MANY decisions are based on appraised value—directly or indirectly. For instance, getting a college degree for a rewarding career that supports oneself and his or her family. Once in a while, people appraise the true worth of things that they have pursued—lest they find themselves chasing the smoke.

I can think of the world’s most expensive items before I realize about those that are really worth a king’s ransom. Brooding over the earth 380 kilometers above, the International Space Station is the most expensive object ever made by man worth about $150 billion.

We could be surprised that the most expensive bonsai tree that has existed for over 300 years will run you about $1.3 million. I hope to groom such a tree.

If you wonder what the most expensive book is priced at $30.8 million, think about the Codex Leicester of Leonardo da Vinci – a book of scientific writings by the famous genius.

The most expensive watch in the world – the A. Lange Sohne Grand Complication—can be yours at $2.5 million with the patience to wait for a year to finish it. This very complicated (876 hand wrought parts, 7 complications and 14 functions) and precise watch can only be offered by only one man.
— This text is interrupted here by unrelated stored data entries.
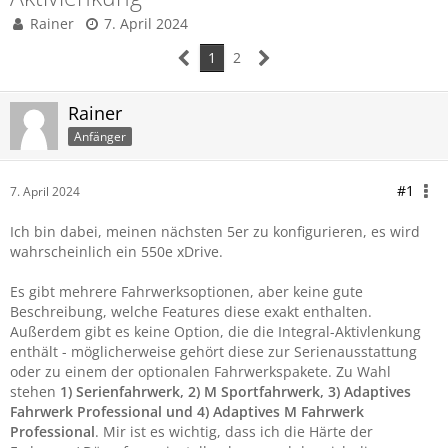
Rainer
7. April 2024
1
2
Rainer
Anfänger
#1
7. April 2024
Ich bin dabei, meinen nächsten 5er zu konfigurieren, es wird
wahrscheinlich ein 550e xDrive.
Es gibt mehrere Fahrwerksoptionen, aber keine gute
Beschreibung, welche Features diese exakt enthalten.
Außerdem gibt es keine Option, die die Integral-Aktivlenkung
enthält - möglicherweise gehört diese zur Serienausstattung
oder zu einem der optionalen Fahrwerkspakete. Zu Wahl
stehen
1) Serienfahrwerk, 2) M Sportfahrwerk, 3) Adaptives
Fahrwerk Professional und 4) Adaptives M Fahrwerk
Professional
. Mir ist es wichtig, dass ich die Härte der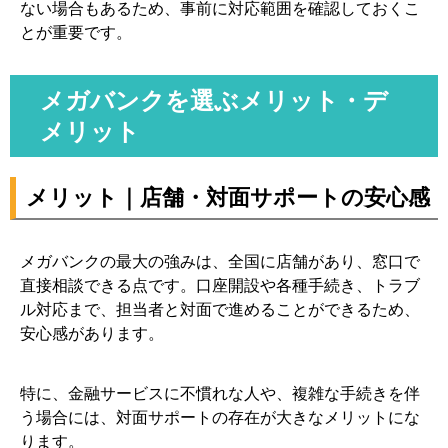
ない場合もあるため、事前に対応範囲を確認しておくこ
とが重要です。
メガバンクを選ぶメリット・デ
メリット
メリット｜店舗・対面サポートの安心感
メガバンクの最大の強みは、全国に店舗があり、窓口で
直接相談できる点です。口座開設や各種手続き、トラブ
ル対応まで、担当者と対面で進めることができるため、
安心感があります。
特に、金融サービスに不慣れな人や、複雑な手続きを伴
う場合には、対面サポートの存在が大きなメリットにな
ります。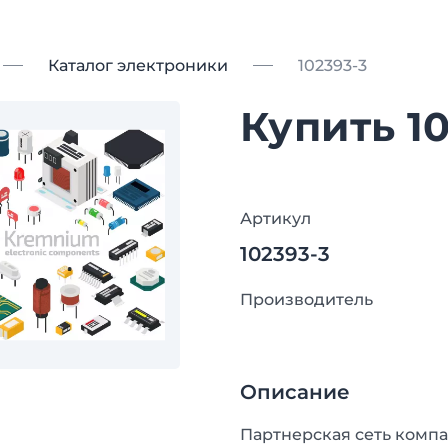
Каталог электроники
102393-3
Купить 1
Артикул
102393-3
Производитель
Описание
Партнерская сеть компа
The most expensive Cognac in the world is Henry IV Dudognon Heritage Cognac Grande Champagne; get a bottle for no less than $2 million. This means about $20,000 per sip.

You might want to own the rare and huge Tibetan Mastiff puppy. This impressive hound is worth $2 million.

The highest-priced photograph ever sold was the deceptively plain photo of the Rhein II, made by German artist Andreas Gursky. It was sold for $4.3 million.

To collect the priciest sword of Napoleon Bonaparte, prepare for $6.4 million.

The most lavish car in the world, currently, is the Lamborghini Veneno, costing $4.6 million.

The most extravagant champagne in the world is the delicious Gout de Diamants Champagne, sold for $1.2 million. However, it is not the content that makes this champagne so pricey, but the bottle which has an 18-carat white gold plate with a 19-carat diamond installed in the middle of it.

Have you wondered what the most expensive computer in the world is? It is the huge Milky Way 28243 Supercomputer in Guangzhou, China; recreating the computer would cost about $400 million.

Not one of us may live to own these collectibles I just mentioned. Suppose one gets very wealthy, does his wealth guarantee happiness? In some studies, those who accumulated more wealth did not become happier. I think the reason is that if the wealthy have much lechon to serve on the table in ordinary days, the lechon will eventually taste like dried fish (funny but true).

The meaning of life, however, is more than owning the most expensive things mentioned above nor just becoming wealthy. One can be super-rich but can only be tangled with much sorrow from a rich man’s “flu”.

If one seeks to find real value, it might be in friendships that survive time and tribulations. It might be in preparing for the now and the winter seasons of life. It might be in true love. All these with peace and hope.

How true is this saying: “The law from your mouth is more precious to me than thousands of pieces of silver and gold (Psalm 199:72)”?This verse from the Bible should give meaning to the whole man while everyone is groping for answers about fulfilment and assurance in owning the things that last. Mere religion cannot give us this state of mind. We have to have a relationship with the Creator in order to be real heirs of the beautiful world to come.